▶ [WORK ITEM] Extract from the records below every line from the very start through the line containing "- Check mobile performance", both included, and reproduce them verbatim.

▶ [DATA RECORDS]
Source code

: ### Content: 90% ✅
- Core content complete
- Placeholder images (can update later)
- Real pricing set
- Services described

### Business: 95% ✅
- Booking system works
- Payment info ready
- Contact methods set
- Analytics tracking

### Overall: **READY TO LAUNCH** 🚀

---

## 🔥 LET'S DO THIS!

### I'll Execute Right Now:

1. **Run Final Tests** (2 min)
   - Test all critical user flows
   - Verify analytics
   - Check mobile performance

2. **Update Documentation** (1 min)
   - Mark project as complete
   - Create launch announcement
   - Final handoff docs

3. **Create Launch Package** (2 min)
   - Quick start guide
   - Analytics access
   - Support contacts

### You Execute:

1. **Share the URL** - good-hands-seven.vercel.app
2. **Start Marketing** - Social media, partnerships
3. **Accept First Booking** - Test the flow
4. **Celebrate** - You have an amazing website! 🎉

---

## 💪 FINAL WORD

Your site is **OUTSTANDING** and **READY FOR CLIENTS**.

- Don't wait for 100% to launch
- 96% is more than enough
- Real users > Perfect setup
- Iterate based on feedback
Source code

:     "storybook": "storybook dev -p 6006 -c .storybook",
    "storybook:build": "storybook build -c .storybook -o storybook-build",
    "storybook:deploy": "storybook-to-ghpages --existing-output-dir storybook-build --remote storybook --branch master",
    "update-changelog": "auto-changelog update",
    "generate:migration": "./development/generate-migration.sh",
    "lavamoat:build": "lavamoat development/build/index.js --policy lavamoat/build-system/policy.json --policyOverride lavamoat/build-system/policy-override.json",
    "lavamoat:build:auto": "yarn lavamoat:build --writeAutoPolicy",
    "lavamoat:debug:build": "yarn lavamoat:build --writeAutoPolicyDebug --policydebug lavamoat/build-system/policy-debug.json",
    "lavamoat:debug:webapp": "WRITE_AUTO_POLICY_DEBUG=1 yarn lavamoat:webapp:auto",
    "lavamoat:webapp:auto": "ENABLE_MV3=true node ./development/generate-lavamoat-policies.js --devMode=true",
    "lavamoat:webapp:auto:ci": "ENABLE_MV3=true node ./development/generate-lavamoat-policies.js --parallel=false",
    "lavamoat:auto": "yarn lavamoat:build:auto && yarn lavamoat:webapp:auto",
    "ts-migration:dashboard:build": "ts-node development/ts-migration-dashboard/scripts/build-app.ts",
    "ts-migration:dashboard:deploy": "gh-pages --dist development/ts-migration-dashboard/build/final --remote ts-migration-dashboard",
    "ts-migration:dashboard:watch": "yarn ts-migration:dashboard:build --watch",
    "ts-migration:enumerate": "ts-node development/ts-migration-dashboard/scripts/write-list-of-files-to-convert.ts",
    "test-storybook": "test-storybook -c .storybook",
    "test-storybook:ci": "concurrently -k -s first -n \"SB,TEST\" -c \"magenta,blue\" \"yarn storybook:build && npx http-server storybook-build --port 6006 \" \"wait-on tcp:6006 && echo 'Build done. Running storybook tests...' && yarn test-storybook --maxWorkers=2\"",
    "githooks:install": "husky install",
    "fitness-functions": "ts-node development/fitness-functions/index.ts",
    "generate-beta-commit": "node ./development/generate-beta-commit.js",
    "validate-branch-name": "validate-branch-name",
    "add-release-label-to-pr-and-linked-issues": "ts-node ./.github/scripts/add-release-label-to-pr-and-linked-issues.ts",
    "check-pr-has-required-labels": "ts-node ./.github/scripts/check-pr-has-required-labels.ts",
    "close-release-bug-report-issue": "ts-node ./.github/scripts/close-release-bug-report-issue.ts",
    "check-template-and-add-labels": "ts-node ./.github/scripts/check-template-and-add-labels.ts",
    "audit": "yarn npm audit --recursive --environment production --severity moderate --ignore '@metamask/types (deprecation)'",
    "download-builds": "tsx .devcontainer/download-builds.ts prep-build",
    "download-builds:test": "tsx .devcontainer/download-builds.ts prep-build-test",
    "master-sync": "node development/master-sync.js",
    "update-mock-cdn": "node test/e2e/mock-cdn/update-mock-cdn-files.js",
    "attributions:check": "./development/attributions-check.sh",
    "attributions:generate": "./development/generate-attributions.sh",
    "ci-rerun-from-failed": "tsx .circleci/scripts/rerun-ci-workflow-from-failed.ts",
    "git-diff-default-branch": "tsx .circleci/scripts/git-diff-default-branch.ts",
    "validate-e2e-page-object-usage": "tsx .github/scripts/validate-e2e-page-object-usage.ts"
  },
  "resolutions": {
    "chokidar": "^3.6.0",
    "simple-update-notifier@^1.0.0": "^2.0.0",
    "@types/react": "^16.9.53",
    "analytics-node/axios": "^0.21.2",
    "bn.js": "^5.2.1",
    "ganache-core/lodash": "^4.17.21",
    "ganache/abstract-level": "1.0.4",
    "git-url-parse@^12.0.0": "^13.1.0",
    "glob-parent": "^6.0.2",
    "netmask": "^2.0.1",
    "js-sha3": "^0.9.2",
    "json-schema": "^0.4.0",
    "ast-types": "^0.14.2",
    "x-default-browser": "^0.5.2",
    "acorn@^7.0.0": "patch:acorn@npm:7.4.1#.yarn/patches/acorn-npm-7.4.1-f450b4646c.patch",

▶ [RESULT OF THIS TASK]
Source code

: ### Content: 90% ✅
- Core content complete
- Placeholder images (can update later)
- Real pricing set
- Services described

### Business: 95% ✅
- Booking system works
- Payment info ready
- Contact methods set
- Analytics tracking

### Overall: **READY TO LAUNCH** 🚀

---

## 🔥 LET'S DO THIS!

### I'll Execute Right Now:

1. **Run Final Tests** (2 min)
   - Test all critical user flows
   - Verify analytics
   - Check mobile performance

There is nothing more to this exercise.